Ziel der Studie ist es, die Bedeutung der Berichterstattung durch und in den sozialen Medien in den Mittelpunkt zu rücken. Daran knüpft sich die Fragestellung: Ist eine rechtliche Regulierung sozialer Netzwerke sinnvoll oder gar zwingend?

 

Die weit ausgreifende und sehr fundierte, bis in verästelte Details vordringende Untersuchung, betreut von Thomas Fetzer, Mannheim, knüpft an die bereits vorliegenden faktischen und rechtlichen Strukturen an. Gegenstand ist vor allem der sog. Newsfeed sozialer Netzwerke und ihr Einfluss auf die Meinungsbildung der Nutzer. Auf der Grundlage der kommunikationswissenschaftlichen Grundlagen folgt im weiteren Verlauf die rechtliche Einordnung.

 

Im zweiten Teil steht das Konfliktfeld soziale Netzwerke und freie Berichterstattung im Blickpunkt. Dazu zählen nach den Begriffsbestimmungen die Akteure: Plattformbetreiber, Inhalteanbieter, Nutzer, Werbetreibende.

 

Bei der Regulierungsbedürftigkeit spielt die allgegenwärtige Meinungsbildungsrelevanz eine wesentliche Rolle.

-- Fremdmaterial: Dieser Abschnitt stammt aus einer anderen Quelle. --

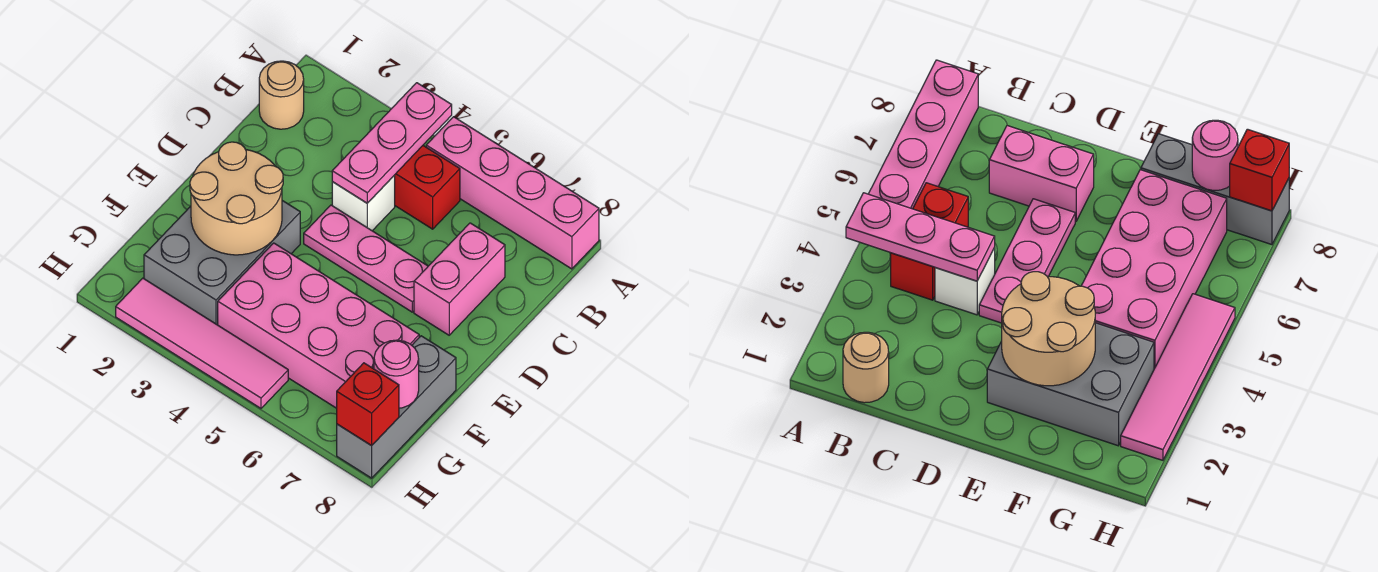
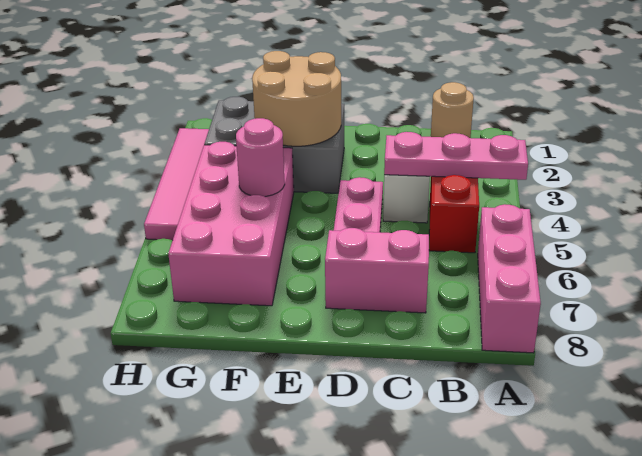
pink brick A5:A8 level 1 -> pink brick A6:A8 level 1
grey brick F8:H8 level 1 -> none
pink round brick G8 level 2 -> pink round brick F5 level 2
red brick H8 level 2 -> none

Die Parallelen zum klassischen Rundfunk werden aufgezeigt, Meinungsmanipulationen, die Phänomen Hate Speech, Fake News, Social Bots erläutert, die Konzentrationstendenzen analysiert und die Argumente für und gegen Regulierungsbedürftigkeit abgewogen.

 

Der primärrechtliche und völkerrechtliche Schutz freier Berichterstattung liefert eine weitere Basis im dritten Abschnitt. Dabei geht es um das Europäische Recht, die EU-Grundrechte, den Schutz nach deutschem Recht (Art. 5 GG), die Reichweite des deutschen Rundfunkrechts besonders nach der Judikatur des Bundesverfassungsgerichts, hier vor allem nach dem 18. Rundfunkurteil sowie nach   den Entscheidungen zum „Recht auf Vergessen“. Im Ergebnis sieht der Verfasser die Berichterstattung in und durch die sozialen Netzwerke als Rundfunk an. Daraus folgt für ihn die Pflicht zu einer entsprechenden Regulierung mit den Maßgaben, die auch für den Rundfunk in den Grundzügen gelten. Dann ist es allerdings nicht allein mit einer Einbeziehung in Rundfunkstaatsverträge allein getan.

 

Bei dem Status quo (Kapitel 4) liegt das Gewicht auf dem Kartellrecht als Instrument der Regulierung. Dessen verhaltenssteuernde Funktion ist hingegen, wie mit Recht begründet wird, begrenzt. Es hätte nahegelegen, diesen ausladenden, durchaus interessanten Teil bezogen auf die engere Fragestellung knapper zu fassen.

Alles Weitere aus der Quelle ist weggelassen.